-- GIVEN ENTRIES follows --

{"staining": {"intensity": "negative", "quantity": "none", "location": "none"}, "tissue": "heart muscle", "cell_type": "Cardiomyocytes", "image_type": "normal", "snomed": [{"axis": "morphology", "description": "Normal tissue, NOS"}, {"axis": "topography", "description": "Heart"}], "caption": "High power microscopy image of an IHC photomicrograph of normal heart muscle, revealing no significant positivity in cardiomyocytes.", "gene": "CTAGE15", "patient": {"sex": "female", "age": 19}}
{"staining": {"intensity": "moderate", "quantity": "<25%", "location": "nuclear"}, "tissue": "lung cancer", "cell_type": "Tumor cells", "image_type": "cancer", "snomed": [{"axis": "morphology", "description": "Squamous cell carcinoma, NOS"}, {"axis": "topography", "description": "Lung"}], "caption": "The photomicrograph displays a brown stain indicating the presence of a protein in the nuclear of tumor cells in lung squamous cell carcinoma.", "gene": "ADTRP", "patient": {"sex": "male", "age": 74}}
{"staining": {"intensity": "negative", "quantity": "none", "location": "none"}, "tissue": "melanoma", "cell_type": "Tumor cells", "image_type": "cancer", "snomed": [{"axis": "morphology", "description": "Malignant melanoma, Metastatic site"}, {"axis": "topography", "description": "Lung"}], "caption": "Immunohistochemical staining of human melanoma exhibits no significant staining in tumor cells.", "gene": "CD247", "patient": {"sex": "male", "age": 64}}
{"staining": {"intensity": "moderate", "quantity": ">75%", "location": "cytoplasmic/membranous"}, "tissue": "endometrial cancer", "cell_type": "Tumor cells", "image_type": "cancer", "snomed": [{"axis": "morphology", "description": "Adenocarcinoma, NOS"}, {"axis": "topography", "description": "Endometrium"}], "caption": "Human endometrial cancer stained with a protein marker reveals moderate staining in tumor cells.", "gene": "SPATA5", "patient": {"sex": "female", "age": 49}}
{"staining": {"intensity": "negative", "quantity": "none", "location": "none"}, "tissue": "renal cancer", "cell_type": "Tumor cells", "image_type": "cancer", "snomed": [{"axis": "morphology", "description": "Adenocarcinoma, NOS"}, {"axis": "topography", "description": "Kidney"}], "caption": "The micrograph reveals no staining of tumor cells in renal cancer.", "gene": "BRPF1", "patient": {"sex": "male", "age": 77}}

-- GIVEN ENTRIES concluded --

> **WHAT YOU WILL DO**:
Wherever the word "moderate" shows up in the material, copy the line it is on.

> **WRITTEN ANSWER**:
{"staining": {"intensity": "moderate", "quantity": "<25%", "location": "nuclear"}, "tissue": "lung cancer", "cell_type": "Tumor cells", "image_type": "cancer", "snomed": [{"axis": "morphology", "description": "Squamous cell carcinoma, NOS"}, {"axis": "topography", "description": "Lung"}], "caption": "The photomicrograph displays a brown stain indicating the presence of a protein in the nuclear of tumor cells in lung squamous cell carcinoma.", "gene": "ADTRP", "patient": {"sex": "male", "age": 74}}
{"staining": {"intensity": "moderate", "quantity": ">75%", "location": "cytoplasmic/membranous"}, "tissue": "endometrial cancer", "cell_type": "Tumor cells", "image_type": "cancer", "snomed": [{"axis": "morphology", "description": "Adenocarcinoma, NOS"}, {"axis": "topography", "description": "Endometrium"}], "caption": "Human endometrial cancer stained with a protein marker reveals moderate staining in tumor cells.", "gene": "SPATA5", "patient": {"sex": "female", "age": 49}}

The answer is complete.